How I capture the ‘spirit’ in each Portrait
My most important aim is to achieve a great likeness. The cameo has to match the portrait photo. However, I actually work on a deeper more advanced level to make a cameo that the recipient will fall in love with.
My goal is to have the mother feel the love that she has for her child when she looks at my cameo portrait. For this I need to know the personality of the subject of my cameo. I ask questions during the design interview to learn the life story and most importantly their character.
I study the portrait photos very carefully. I do like to have more than one photo as different angels and looks can help me tease out the details of the profile.
I also work with plaster models that show the structure of a head. An ‘ecorche’ helps me visualise underlying bones and muscle groups. I also have plaster faces that show age progression. A baby’s proportions are very different to an adult. I have learned how age changes the face.

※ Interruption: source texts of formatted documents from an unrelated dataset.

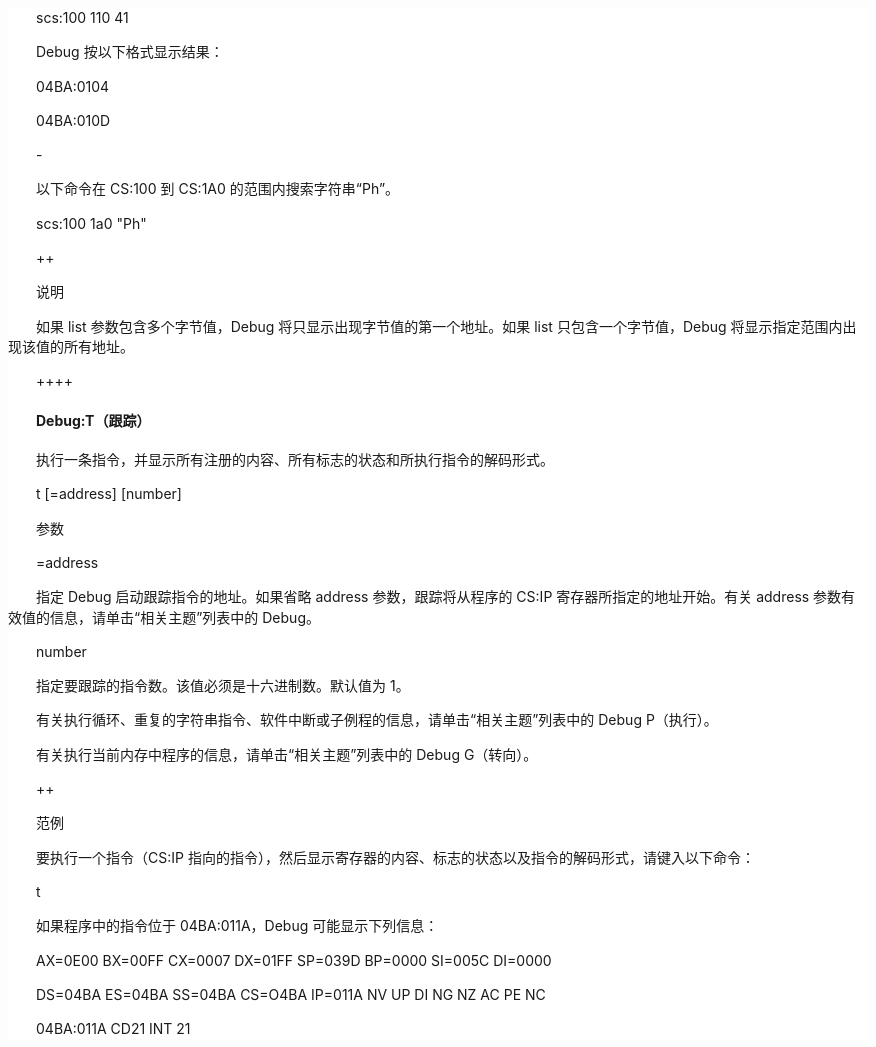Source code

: 　　scs:100 110 41 

　　Debug 按以下格式显示结果： 

　　04BA:0104 

　　04BA:010D 

　　- 

　　以下命令在 CS:100 到 CS:1A0 的范围内搜索字符串“Ph”。 

　　scs:100 1a0 "Ph" 

　　++ 



　　说明 

　　如果 list 参数包含多个字节值，Debug 将只显示出现字节值的第一个地址。如果 list 只包含一个字节值，Debug 将显示指定范围内出现该值的所有地址。 

　　++++ 



#### 　　Debug:T（跟踪） 



　　执行一条指令，并显示所有注册的内容、所有标志的状态和所执行指令的解码形式。 

　　t [=address] [number] 

　　参数 

　　=address 

　　指定 Debug 启动跟踪指令的地址。如果省略 address 参数，跟踪将从程序的 CS:IP 寄存器所指定的地址开始。有关 address 参数有效值的信息，请单击“相关主题”列表中的 Debug。 

　　number 

　　指定要跟踪的指令数。该值必须是十六进制数。默认值为 1。 

　　有关执行循环、重复的字符串指令、软件中断或子例程的信息，请单击“相关主题”列表中的 Debug P（执行）。 

　　有关执行当前内存中程序的信息，请单击“相关主题”列表中的 Debug G（转向）。 

　　++ 



　　范例 

　　要执行一个指令（CS:IP 指向的指令），然后显示寄存器的内容、标志的状态以及指令的解码形式，请键入以下命令： 

　　t 

　　如果程序中的指令位于 04BA:011A，Debug 可能显示下列信息： 

　　AX=0E00 BX=00FF CX=0007 DX=01FF SP=039D BP=0000 SI=005C DI=0000 

　　DS=04BA ES=04BA SS=04BA CS=O4BA IP=011A NV UP DI NG NZ AC PE NC 

　　04BA:011A CD21 INT 21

There are also profound differences between male and female faces. Knowledge of anatomy is a vital part of my learning and approach to crafting an accurate portrait sculpture. I have to take the time to check details as I carve. This is where the value is in my fee.
The Portrait Photograph
Less skilled cameo artists will only work from side profile photos. The classic cameo pose. This is the easiest portrait to carve.
My goal is to have the portrait photo that best shows the spirit and character of the person. Does the photo tell a story? An example is how a photo of a father holding his child shows the love between them. Send me as many photos as you want. I can help advise on the best choice for the portrait cameo.
I can work from any portrait photograph taken from any angle as I have learned how to correct for the way that a camera alters a face.
The Camera Lies !
Working from photos can be difficult. An inexperienced artist will accept the photo as perfect and attempt to copy it exactly.
There is barrel distortion caused by the camera lens and angular distortion. Most photos have both issues happening at the same time.
A camera with a 100mm focal length lens that is centered on the face and is not tilted up, down or pointed to the sides will show the face accurately.
There are two types of distortion, the one caused by the camera lens is known as barrel distortion. A lens smaller than a 100mm focal length will make the face rounder than normal. The nose and mouth will be larger than normal and the outside of the head is shrunk inwards. This describes most phones and compact cameras that often use 28 – 35 mm lenses.
A telephoto lens larger than 100mm will distort in the opposite way. I can correct for this distortion if I know the type of camera used for the photograph.
When a camera is not centered then you get angular distortion. You can see this best when you see an extreme example. A camera pointing up at a face will make the forehead larger and make the lower half of the face smaller. Pointing down at the face from above has the opposite effect. A camera pointing from the side will introduce perspective issues that change the face.
I have studied these issues in detail and I have learned how to correct for these potential distortions.